Also, tell how you, your brothers, sons, dad, uncle, cousin rough-housed. Share that memory.
My brother and I still wrestle and we are 31. It is less frequent now because we are guilt tripped by a punch bowl incident that occurred about a year ago every time we start. He thought he could get the upper hand by going for some sort of headlock while I wasn’t expecting anything. So I grabbed a leg and raised him up to slam him on the ground hoping the shock would give me an opportunity to get loose and find a dominant position. My plan worked but in the process his foot hit a stack of glass objects which included a punch bowl. There were quite a few people around and it was completely inappropriate, but I won…
“Hey Uncle David… Can I tell you someting? How bout we westle? Can I tell you someting?” I never get tired of that kid.
I think the reasons you list are spot on. There’s just something powerful about the human touch that we all crave from one another. Little girls want you to brush their hair. Little boys want you to wrestle with them. Same phenomenon at work in both scenarios. The only difference is the number of X chromosomes.
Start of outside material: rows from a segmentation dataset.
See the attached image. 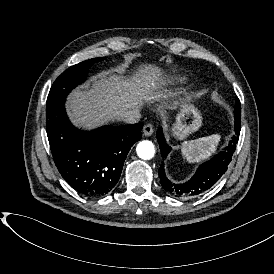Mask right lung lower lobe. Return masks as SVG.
<instances>
[{
	"instance_id": "98d812e1",
	"label": "right lung lower lobe",
	"mask_w": 274,
	"mask_h": 274,
	"mask_svg": "<svg viewBox=\"0 0 274 274\" xmlns=\"http://www.w3.org/2000/svg\"><path fill=\"white\" fill-rule=\"evenodd\" d=\"M65 100L46 110V131L62 177L81 195L102 197L114 190L131 146L141 139L142 123L105 125L81 131L69 121Z\"/></svg>"
}]
</instances>
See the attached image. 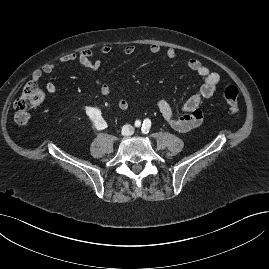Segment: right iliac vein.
Wrapping results in <instances>:
<instances>
[{
    "label": "right iliac vein",
    "mask_w": 269,
    "mask_h": 269,
    "mask_svg": "<svg viewBox=\"0 0 269 269\" xmlns=\"http://www.w3.org/2000/svg\"><path fill=\"white\" fill-rule=\"evenodd\" d=\"M128 131H129L128 127H125V128L122 130V134H123V135H127Z\"/></svg>",
    "instance_id": "63e3f726"
}]
</instances>
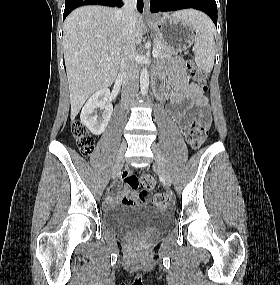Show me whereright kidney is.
Segmentation results:
<instances>
[{"label":"right kidney","instance_id":"1","mask_svg":"<svg viewBox=\"0 0 280 285\" xmlns=\"http://www.w3.org/2000/svg\"><path fill=\"white\" fill-rule=\"evenodd\" d=\"M104 109L101 117L95 113L97 109ZM113 105L110 99V91L107 88L94 93L86 102L81 111V122L94 135L102 134L111 118Z\"/></svg>","mask_w":280,"mask_h":285}]
</instances>
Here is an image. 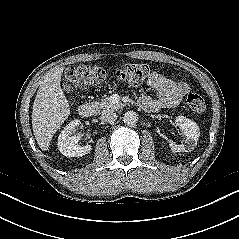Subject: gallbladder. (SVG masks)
Here are the masks:
<instances>
[{
  "instance_id": "bac80fb5",
  "label": "gallbladder",
  "mask_w": 239,
  "mask_h": 239,
  "mask_svg": "<svg viewBox=\"0 0 239 239\" xmlns=\"http://www.w3.org/2000/svg\"><path fill=\"white\" fill-rule=\"evenodd\" d=\"M64 89H65V91H67L68 93L72 91V88H71V86H70L69 84H65V85H64Z\"/></svg>"
}]
</instances>
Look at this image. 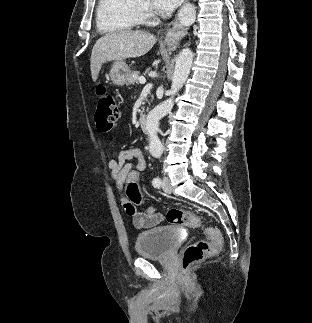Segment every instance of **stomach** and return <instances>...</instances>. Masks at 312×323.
I'll use <instances>...</instances> for the list:
<instances>
[{
	"label": "stomach",
	"mask_w": 312,
	"mask_h": 323,
	"mask_svg": "<svg viewBox=\"0 0 312 323\" xmlns=\"http://www.w3.org/2000/svg\"><path fill=\"white\" fill-rule=\"evenodd\" d=\"M130 74V68L125 62H114L110 70V78L113 84L116 86H124L126 84Z\"/></svg>",
	"instance_id": "stomach-1"
}]
</instances>
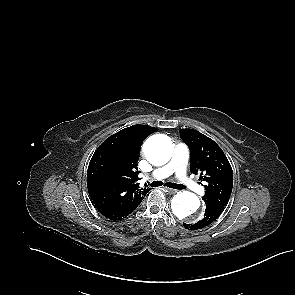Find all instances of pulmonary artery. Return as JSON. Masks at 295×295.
Listing matches in <instances>:
<instances>
[{
	"label": "pulmonary artery",
	"instance_id": "pulmonary-artery-1",
	"mask_svg": "<svg viewBox=\"0 0 295 295\" xmlns=\"http://www.w3.org/2000/svg\"><path fill=\"white\" fill-rule=\"evenodd\" d=\"M189 157V150L184 144H178L170 162L162 167L155 169L151 177L155 179H164L175 173L178 181L187 189L202 193L203 187L192 180L186 173V166Z\"/></svg>",
	"mask_w": 295,
	"mask_h": 295
}]
</instances>
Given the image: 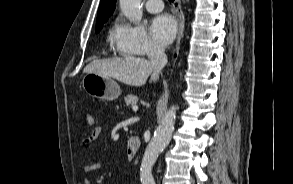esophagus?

Add that innate desire for human touch to the, “Do I have what it takes?” question that almost all little boys grapple with and it’s easy to see the impetus behind their frequent and spontaneous reenactments of the legendary 1985 “War to Settle the Score” WWF match between Hulk Hogan and Rowdy Roddy Piper.
Great post sir. Great post.
@Philip – As you point out, victory is all that matters. Punch bowl is small price to pay. I have given up wrestling with my brother, as he is 6’4 290.
@Michael – Thank you sirz. And you’re right–at root is a desire for human contact. I like hugs!
I didn’t have a brother, but I remember wrestling many times with Josh and Travis, my good friends growing up. They usually didn’t end well. I did wrestle with Heath quite a bit when he was a toddler. I might have enjoyed it more than he did.
I love pickup games for this reason. The competition is good, and the game as well, but the contact is also a part of it (for me at least).
I’m puzzled by guys that don’t shake hands, fist-bump, or hug (even in the one-arm, patting kind of way). I’m not that way at all. My guess is they’re not that way either, but they’re too stunted to know what to do.
Luke – I’m with you on pickup BB, and other ways men “rough-house”. I feel soft if I don’t do something like this once in a while. I’m not sure women could understand it, but it’s good for a man to get knocked down (and do the knocking) every once in a while. That may not be exactly what you mean, but that’s where I took it.
And yes, I can think of few guys who won’t physically greet in some way. And the ones that don’t…I’m like you, I suppose they’re just that way, just like I’m the other way, and we’ll just have to accept it.
Ish crawls into my lap near bedtime the other night and says “mommies are for hugging.” Then looking at LK he says “daddies are for wrestling, …. and sometimes hugging.” I think that observation pretty well sums up the differences between men and women.
My buddy Ish boiling it down to the essentials.